Daily Kos, the shrill, radical blog, says that people who shop at Whole Foods are stupid. Russell Mokhiber, the founder of something called Single Payer Action, said on Fox last night that John Mackey, the CEO of Whole Foods, is an “evil” person. Mokhiber’s group has organized a boycott of Whole Foods today.
John Mackey’s company is not only the largest purveyor of organic foods in the English-speaking world, he employs a large workforce, and in many cases even part-timers get health insurance through a health savings accounts system. Mackey is being boycotted and vilified because he wrote an article for the Wall Street Journal in which he said that he is in favor of health care reform but that he doesn’t support the Obama approach (approach is a better word than plan because we don’t yet have the president’s plan). Here is an account of the brouhaha:
“In his article, Mackey writes, ‘the last thing the country needs is a complete government takeover of the health-care system’ that would ‘create hundreds of billions of dollars in new unfunded deficits.’ He proposes, instead, that government free health insurance companies to be more competitive, enact tort reform to end malpractice lawsuits, and revise tax laws to favor employer-provided insurance. … By midday Wednesday, the ”Boycott Whole Foods’ page on Facebook had more than 16,000 members. And there are more than 12,000 posts on Whole Foods’ own discussion forum ranging from ‘Bravo, Mr. Mackey!’ to ‘Mackey is an abomination!’”
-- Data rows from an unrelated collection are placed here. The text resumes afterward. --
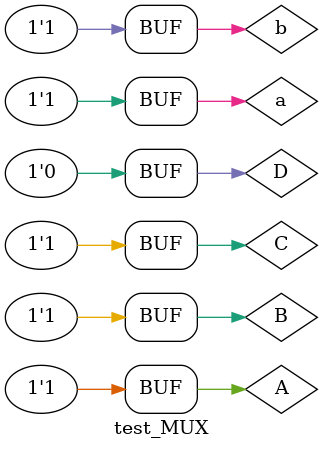
<source format=v>
`timescale 1ns / 1ps
`include "MUX.v"

module test_MUX;
    reg A, B, C, D, a, b;
    wire Q;
    
    initial begin
        $dumpfile("test_MUX.vcd");
        $dumpvars(0, test_MUX);
        
        A = 0; B = 0; C = 0; D = 0; a = 0; b = 0;
        #10 a = 1; b = 0;
        #10 a = 0; b = 1;
        #10 a = 1; b = 1;
        #10 A = 0; B = 1; C = 0; D = 1; a = 0; b = 0;
        #10 a = 1; b = 0;
        #10 a = 0; b = 1;
        #10 a = 1; b = 1;
        #10 A = 1; B = 0; C = 1; D = 0; a = 0; b = 0;
        #10 a = 1; b = 0;
        #10 a = 0; b = 1;
        #10 a = 1; b = 1;
        #10 A = 1; B = 1; C = 0; D = 0; a = 0; b = 0;
        #10 a = 1; b = 0;
        #10 a = 0; b = 1;
        #10 a = 1; b = 1;
        #10 A = 0; B = 0; C = 1; D = 1; a = 0; b = 0;
        #10 a = 1; b = 0;
        #10 a = 0; b = 1;
        #10 a = 1; b = 1;
        #10 A = 0; B = 1; C = 1; D = 0; a = 0; b = 0;
        #10 a = 1; b = 0;
        #10 a = 0; b = 1;
        #10 a = 1; b = 1;
        #10 A = 0; B = 0; C = 1; D = 0; a = 0; b = 0;
        #10 a = 1; b = 0;
        #10 a = 0; b = 1;
        #10 a = 1; b = 1;
        #10 A = 1; B = 1; C = 1; D = 0; a = 0; b = 0;
        #10 a = 1; b = 0;
        #10 a = 0; b = 1;
        #10 a = 1; b = 1;
    end
    
    MUX mux(A, B, C, D, a, b, Q);
endmodule

</source>
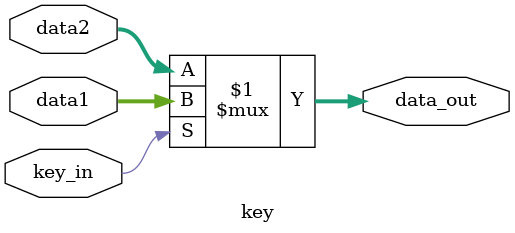
<source format=v>
module key(
          key_in,
          data_out,
          data1,
          data2
          );
input  key_in;
input  [9:0]data1;
input  [9:0]data2;
output [9:0]data_out;
wire  key_in;
wire  [9:0]data1;
wire  [9:0]data2;

assign data_out=(key_in)?data1:data2;
endmodule

</source>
Or just evil! I don’t know about you, but I’m getting sick and tired of decent folks being vilified by those who support government-run health care. Mr. Mackay, the worried and upset people who show up at town hall meetings, and doctors. I like my own doc, and he’s a far cry from the tonsil-snatching, foot-amputating monster our president portrays in speeches. Here are two doctors ( this and this) who don’t recognize themselves or their colleagues in the president’s portrayal of members of their profession. (Pay especial attention to the piece by Ronald Dworkin, an anesthesiologist, who points out that aspects of the proposals being considered now will cause increased deaths.)
Being healthy as a horse, I probably am not the best person to speak about insurance companies. But I’ll say nevertheless that I’ve never had complaints about my policies, and I think that these companies are being demonized, too. Here is an excellent piece, and here is some food for thought on health insurance (and speaking of food, don’t forget to buy that organic roaster today!):
“Facts are stubborn things, this White House is quick to remind us. And in this case, the facts don’t support the vilification.
“If insurance companies were gouging the public, the evidence would show up in one of two places, according to Graef Crystal, a compensation expert in Santa Rosa, California, and occasional Bloomberg News columnist: excessive executive pay or excessive returns to shareholders.
“His analysis of five major health insurers shows just the opposite: below-market pay and below-market shareholder returns.
“ ‘There’s no case here for undue enrichment of shareholders’ or over-compensating CEOs, Crystal finds.
“Health care needs a major overhaul, but that’s no reason to make scapegoats out of insurance companies.”